Passage shown:

Key Democrats on the House Financial Services Committee said they're concerned, although they did not single out Buffett or Clayton.

"There is a long, painful history of some manufactured homeowners facing a broken and predatory financing system," Rep. Keith Ellison (D-Minn.) told HuffPost. "Instead of building wealth, manufactured homeowners see their wealth stripped away through poor-quality loans with high fees and interest rates. If there are problems with the market, the manufactured housing industry should provide public evidence that supports their argument that it should be easier to charge manufactured homebuyers more for a loan."

As soon as Tuesday, the House will likely vote on a bill that would extend government protections to lenders who charge up to 10 percentage points above the prime lending rate on mobile home purchases. At recent interest rates, mobile home lenders could charge about 13 percent, while conventional mortgages are available for less than 4 percent.

Data section:
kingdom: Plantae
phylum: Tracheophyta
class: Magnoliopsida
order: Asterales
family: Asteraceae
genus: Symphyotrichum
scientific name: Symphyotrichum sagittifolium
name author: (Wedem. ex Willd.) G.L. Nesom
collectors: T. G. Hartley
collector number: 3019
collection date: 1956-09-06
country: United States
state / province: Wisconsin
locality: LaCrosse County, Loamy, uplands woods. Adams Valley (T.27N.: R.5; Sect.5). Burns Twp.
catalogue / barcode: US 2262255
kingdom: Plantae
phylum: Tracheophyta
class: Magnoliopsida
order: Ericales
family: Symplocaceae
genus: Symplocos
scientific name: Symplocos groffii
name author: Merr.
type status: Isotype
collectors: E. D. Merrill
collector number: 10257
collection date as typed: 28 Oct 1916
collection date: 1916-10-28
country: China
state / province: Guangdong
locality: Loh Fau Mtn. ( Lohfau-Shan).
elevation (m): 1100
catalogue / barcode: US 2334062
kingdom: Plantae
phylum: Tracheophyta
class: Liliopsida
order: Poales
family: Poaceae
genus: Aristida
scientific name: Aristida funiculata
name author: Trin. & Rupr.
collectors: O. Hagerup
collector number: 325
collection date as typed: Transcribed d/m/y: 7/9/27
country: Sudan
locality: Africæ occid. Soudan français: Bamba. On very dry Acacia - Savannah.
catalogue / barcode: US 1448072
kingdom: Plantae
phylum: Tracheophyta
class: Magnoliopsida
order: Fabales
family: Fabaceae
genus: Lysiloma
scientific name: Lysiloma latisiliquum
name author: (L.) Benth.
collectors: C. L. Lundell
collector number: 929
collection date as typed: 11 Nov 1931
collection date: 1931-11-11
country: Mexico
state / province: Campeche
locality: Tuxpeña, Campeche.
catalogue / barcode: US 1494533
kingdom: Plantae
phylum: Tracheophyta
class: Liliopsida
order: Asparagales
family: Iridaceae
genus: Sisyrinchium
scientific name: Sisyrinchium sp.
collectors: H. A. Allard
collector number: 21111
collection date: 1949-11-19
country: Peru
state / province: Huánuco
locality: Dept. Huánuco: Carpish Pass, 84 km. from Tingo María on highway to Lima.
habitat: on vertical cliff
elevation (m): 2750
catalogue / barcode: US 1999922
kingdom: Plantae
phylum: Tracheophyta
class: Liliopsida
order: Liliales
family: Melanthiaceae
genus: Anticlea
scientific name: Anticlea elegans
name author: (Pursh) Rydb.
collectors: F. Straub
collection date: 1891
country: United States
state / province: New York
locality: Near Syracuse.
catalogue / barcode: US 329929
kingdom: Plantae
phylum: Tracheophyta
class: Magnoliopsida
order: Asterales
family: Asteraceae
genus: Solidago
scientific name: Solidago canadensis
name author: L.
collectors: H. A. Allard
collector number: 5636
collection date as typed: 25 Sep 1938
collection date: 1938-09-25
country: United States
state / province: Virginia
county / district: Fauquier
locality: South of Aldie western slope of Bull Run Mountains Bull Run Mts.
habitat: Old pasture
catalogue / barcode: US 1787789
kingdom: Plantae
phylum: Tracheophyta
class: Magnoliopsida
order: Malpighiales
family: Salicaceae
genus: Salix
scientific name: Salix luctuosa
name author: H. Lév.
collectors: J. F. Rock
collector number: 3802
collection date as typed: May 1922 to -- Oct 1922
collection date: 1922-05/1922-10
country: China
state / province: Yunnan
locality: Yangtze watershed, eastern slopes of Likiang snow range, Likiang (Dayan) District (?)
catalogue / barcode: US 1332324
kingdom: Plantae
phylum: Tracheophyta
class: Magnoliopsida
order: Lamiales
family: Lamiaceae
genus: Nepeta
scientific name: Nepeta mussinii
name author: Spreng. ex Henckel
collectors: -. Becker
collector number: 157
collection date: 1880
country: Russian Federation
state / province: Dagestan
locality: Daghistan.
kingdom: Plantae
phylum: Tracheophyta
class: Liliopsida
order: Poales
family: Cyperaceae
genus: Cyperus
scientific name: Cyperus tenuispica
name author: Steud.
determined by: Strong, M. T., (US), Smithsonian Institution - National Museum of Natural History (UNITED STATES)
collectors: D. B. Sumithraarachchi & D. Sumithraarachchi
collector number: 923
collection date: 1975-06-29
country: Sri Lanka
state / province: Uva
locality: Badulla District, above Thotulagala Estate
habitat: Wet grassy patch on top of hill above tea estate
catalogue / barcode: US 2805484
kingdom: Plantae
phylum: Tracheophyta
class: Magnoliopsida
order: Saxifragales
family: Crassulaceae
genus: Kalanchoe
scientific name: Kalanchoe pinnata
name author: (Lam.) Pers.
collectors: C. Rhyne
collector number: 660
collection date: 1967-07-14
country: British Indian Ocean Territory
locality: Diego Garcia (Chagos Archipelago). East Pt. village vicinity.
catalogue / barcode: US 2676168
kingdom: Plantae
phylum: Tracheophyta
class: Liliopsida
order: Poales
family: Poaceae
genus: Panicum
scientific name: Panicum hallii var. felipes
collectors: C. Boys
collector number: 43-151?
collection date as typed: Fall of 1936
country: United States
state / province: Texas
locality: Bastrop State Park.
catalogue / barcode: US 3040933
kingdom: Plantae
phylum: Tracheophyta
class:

Task brief:
Continue the manufactured-home lending passage from its last sentence, the comparison of roughly 13 percent mobile home loans with conventional mortgages under 4 percent.

Task result:
High-cost loans are dangerous, and lenders who make them can face harsh financial penalties if they fail to make proper disclosures or avoid predatory features. Those penalties can include the cancelation of the loan and other fines that companies generally do not want to risk. Under Dodd-Frank, if a borrower sues a firm for predatory lending, the lender gets the benefit of the doubt in court -- so long as the loan meets specific consumer protection standards. For mobile home loans, the interest rate on the loan cannot exceed 8.5 percentage points above the prime rate. The bill pending in the House would raise that to 10 points, and effectively exempt mobile home sales agents from rules intended to ban kickbacks to loan officers that steer borrowers into expensive loans.

The standards for mobile home loans are already much looser than those for traditional mortgages. Since the loans for mobile homes are generally much smaller than those for other houses, lenders say they have to be allowed to charge higher interest rates to secure a reasonable profit and cope with a higher volume of defaults. When the Dodd-Frank rules took effect in January 2014, the mobile home industry insisted that the government was ravaging the industry and restricting loans to poor people.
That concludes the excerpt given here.